▶ _EXTRACT PROVIDED_
________________
Tag: Table of Data

  • Building Date Table from Scratch

    Building Date Table from Scratch

    Recently at work I’ve been working with a number of large data warehouses with time series data.  Often when working on such data you need to incorporate a data calendar to compute date ranges.  So, for this tutorial we will build a custom date table directly inside PowerBI.

    Start by opening up power BI and clicking Get Data on the home ribbon, then select Blank Query.  Like always make sure you start by re-naming the query into something meaningful.  Change the name of the Query to Date List.  Next enter the following equation into the formula bar:

    List.Dates( #date(2016,1,1), 10, #duration(1,0,0,0))

    Note:  For more information on the M language you can visit here.  Also, here is the link to the List.Dates function found here.

    Once we enter the formula into the formula bar the list of dates will appear below.

    Date List
    Date List

    The quick explanation about the List.Dates function is below.  I’ve simplified the variables below:

    List.Dates(  Start Date  ,   Number of intervals   ,  Type of interval  )

    While this is interesting it does not help us make a report that updates the date range dynamically.  The real world use case for this would be you have a report with data that is being generated daily, say for example a website.  Maybe you want a custom date range that automatically changes every day you log into PowerBI.  For example if today is 08-20-2016, I want the first date to be today and then list the dates that previous 10 days.

    Now change the formula to the following formula:

    = List.Dates(  DateTime.Date(  DateTime.FixedLocalNow() ) ,  10 ,  #duration(-1,0,0,0)  )

    Note:  In this equation we have changed the duration to -1.  This is important to note because now our date table returns older dates.  In our previous equation we used a positive 1 and we return future dates.

    In this new equation we have defined the Start Date to the following statement : DateTime.Date(  DateTime.FixedLocalNow() )  This is tricky because if you only use DateTime.FixedLocalNow() the statement will error out.  The error occurs because the DateTime.FixedLoaclNow() is a date and time.  The List.Dates function is expecting a Date only value.  Hence why we use the DateTime.Date() function to remove the time stamp and only return today’s date.

    Date List Using Date of Today
    Date List Using Date of Today

    It is most likely your date ranges will be different than the ones in the example because the DateTime.FixedLocalNow() function will be pulling in your computer’s current date.

    Next modify the equation to now pull the last 90 days (highlighted in red below)

    List.Dates(DateTime.Date(DateTime.FixedLocalNow()), 90, #duration(-1,0,0,0))
________________
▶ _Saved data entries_
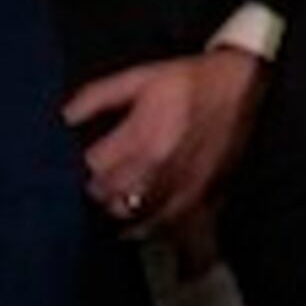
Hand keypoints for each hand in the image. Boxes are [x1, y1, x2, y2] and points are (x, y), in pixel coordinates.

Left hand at [64, 48, 265, 235]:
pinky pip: (169, 226)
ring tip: (116, 197)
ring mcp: (183, 187)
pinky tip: (139, 224)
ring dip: (118, 209)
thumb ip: (97, 96)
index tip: (83, 159)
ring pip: (135, 217)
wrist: (244, 85)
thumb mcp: (140, 77)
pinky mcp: (202, 197)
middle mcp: (162, 168)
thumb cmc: (191, 80)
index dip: (82, 166)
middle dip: (97, 189)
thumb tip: (62, 118)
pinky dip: (150, 228)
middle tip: (98, 178)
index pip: (94, 169)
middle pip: (110, 197)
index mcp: (144, 137)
________________
▶ _TO DO_
**1)** According to the date table tutorial, why does DateTime.FixedLocalNow() on its own fail as the start date in List.Dates?
**2)** Continue the Power BI date table tutorial after its last formula.

▶ _REPLIES_
**1)** It returns a date and time, while List.Dates expects a date-only value.

**2)**
    The list of dates is just that a list.  We really can’t do to many other enhancements to our data with only a list of dates.  Now transform the list into a table.  Click on the Transform ribbon and select To Table.  Notice now that we have a new column and a new applied step.

    New Column
    New Column

    The code for the new applied steps is as follows:

    Table.FromList(Source , Splitter.SplitByNothing() , null , null , ExtraValues.Error)

    I colored the first null in the equation.  This is actually a parameter that you can use to name the new column we just made.  Tricky, Tricky, PowerBI.  Modify the equation to the following:

    Table.FromList(Source , Splitter.SplitByNothing() , {"Date"} , null, ExtraValues.Error)

    Our table is updated and now has the name Date.  Nice work!

    Now lets make our date list useful.  Click on the ribbon labeled Add Column and then the button labeled Add Custom Column.  Add the following equation to the new column and name it Week #, then click OK, to continue.

    Number.RoundDown( Number.From(Date.AddDays( List.Max( Table.Column(#"Converted to Table", "Date" ) ) , -1 * Number.From( List.Max( Table.Column(#"Converted to Table", "Date" ) ) - Date.StartOfWeek( List.Max( Table.Column( #"Converted to Table", "Date" ) ) , Day.Saturday ) ) ) -[Date] ) / 7 + 1 , 0)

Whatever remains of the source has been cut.